I noticed the screen only died when playing videos and always died at the same point if I rewatched a video. Notably, greyscale videos never caused the issue. Then I went through a video frame by frame to get to the frame it died on. Then I erased parts of the frame to find which part caused it. Eventually I found that if the red or blue pixel in the 481st column and the green pixel in the 482nd column have a difference of brightness of too much, and neither are 255 or 0, the screen dies.

I'm pretty sure the problem is the column drivers (which put data onto the column lines). They take in serial data, and my 1920 screen has 4 column drivers, each responsible for 480 columns, so the 481st pixel is the first column that the 2nd column driver deals with.

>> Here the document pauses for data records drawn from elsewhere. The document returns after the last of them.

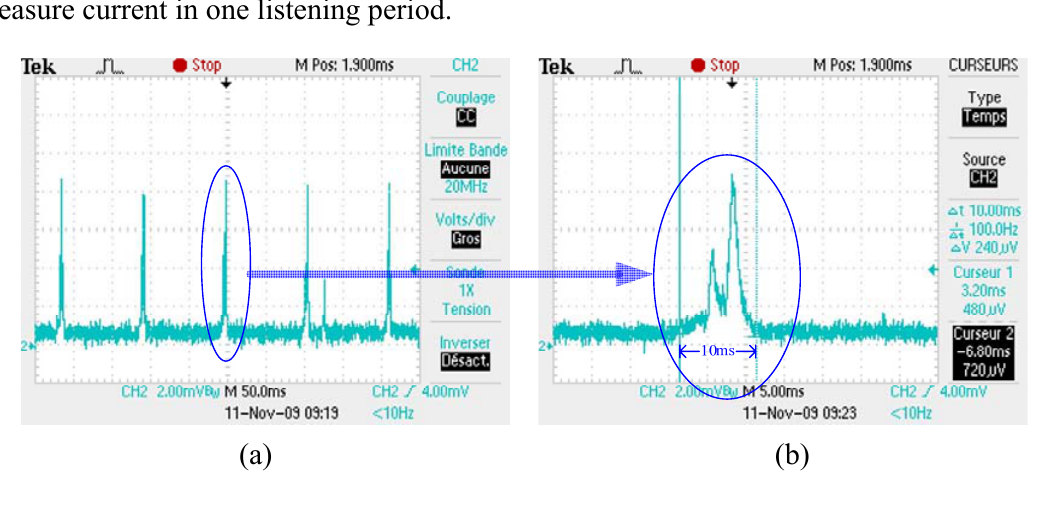
Figure 18. The detailed values of the measured listening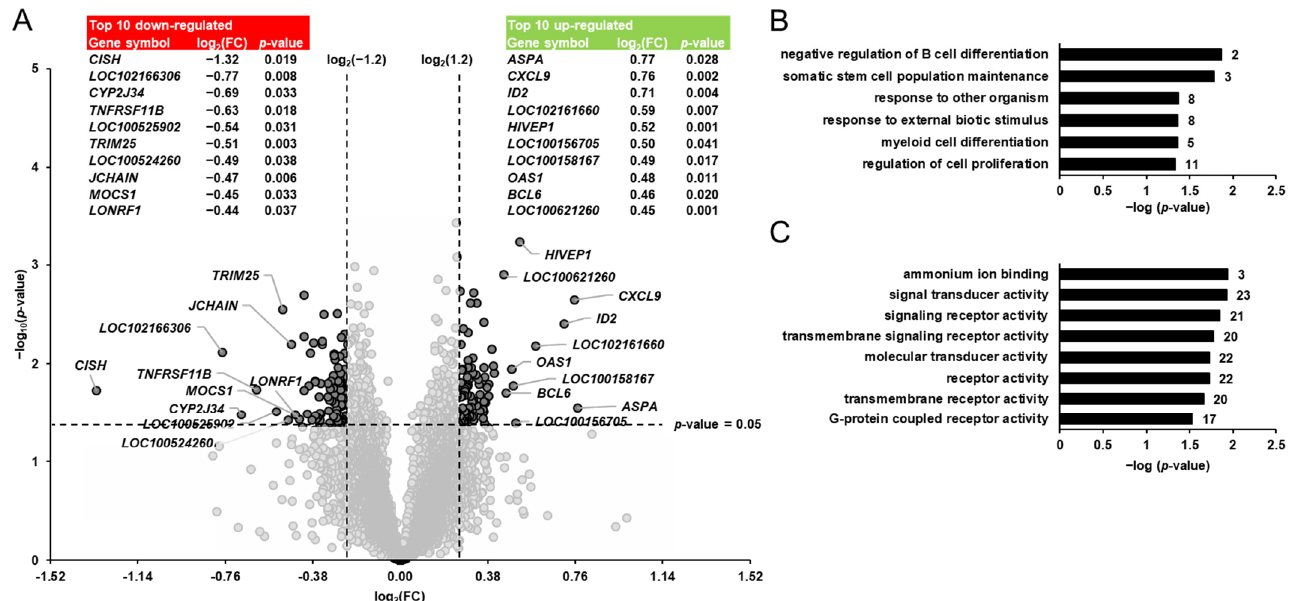
Figure 2. Identification of pivalate-regulated transcripts in the liver of pigs. ( A ): Volcano plot showing the differentially regulated hepatic transcripts between 5-week-old pigs orally administered either vehicle (group CON) or pivalate (group PIV) for 28 days. The double filtering criteria are indicated by horizontal ( p -value < 0.05) and vertical (FC: > log 2 (1.2) or <log 2 ( − 1.2)) dashed lines. Transcripts in the upper left and the upper right corner represent the downregulated and the upregulated transcripts, respectively. The top 10 up- and downregulated transcripts with log 2 (FC) and p -value are shown in tabular form. ( B , C ): Enriched gene ontology (GO) biological process ( B ) and molecular function ( C ) terms assigned to the genes that were differentially regulated between group PIV and group CON. GO terms are sorted by their enrichment p -values (EASE score) (top: lowest p -value; bottom: highest p -value). The number of genes is shown next to the bars.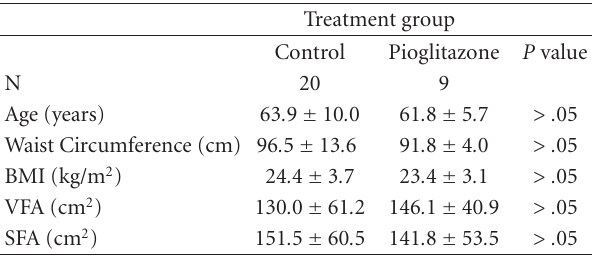
Table 1: Clinical characteristics of study participants. Treatment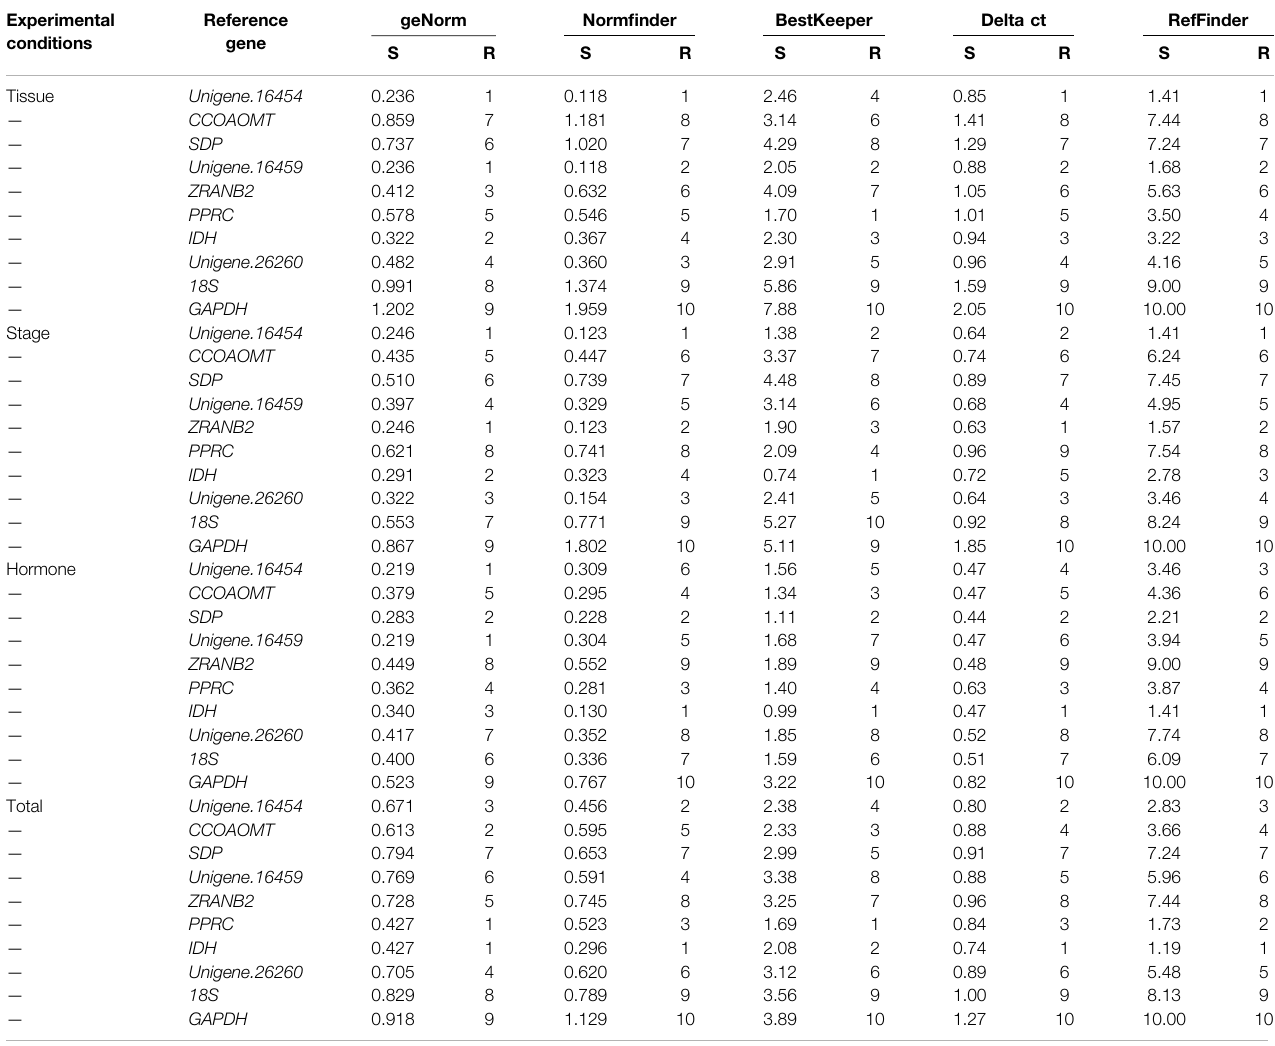
Tissue represents samples from different tissues. Stage represents samples from chimeric leaves at different developmental stages. Hormone represents samples from tissue culture plantlet under different hormone treatments. Total represents samples from the above three experimental conditions. S and R represent the stability values and rank of each method,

It uses more power during the row sync pulse (because it has to drive all the column lines to the correct voltages for whatever is being displayed). It uses more power for grey values (because 255 or 0 are solid on or off, while mid values are typically dithered, wasting energy in the column capacitance). I would guess all these worst-case events for power consumption within the column driver, combined with probably 'barely passing qa' silicon, means that in edge cases the power sags, something gets reset, and the whole screen fails.

So my fix is a shader to make sure the worst case conditions can never happen all at once. Visually, it isn't really noticeable. And with more work it could probably be turned into something that could be shipped to customers (within the GPU driver) without any customer complaining (for example if you are a laptop manufacturer who has purchased millions of screens with this fault).

What's the odds that such an obscure problem happens to someone with the patience and wherewithal to figure it out *and* fix it? Pretty impressive.
I did consider replacing the screen, but the only source I could find was China with 60 day delivery by boat, and I decided to find a workaround till the screen arrived... The screens now arrived, but the workaround is so good I can't be bothered to fit it.
It’d be wonderful if we were in a world where working things like this out was worthwhile. I shudder to think how many perfectly working monitors are dumped each year, let alone ones with problems like this.
It’s probably not all that obscure. There’s an awful lot of ewaste.
That is some top tier investigating and persistence, hats off. I would've used the excuse the upgrade the monitor lol.
Or replace the 30-cent capacitor that's likely causing it.
It's likely one of the power bond wires from the glass screen to the silicon IC. Without equipment stretching into the millions of dollars, you won't be fixing that.
Why would that cause a current-dependent symptom? Do they rely on a lot of parallel bond wires? If so, breaking one isn't realistically going to do anything.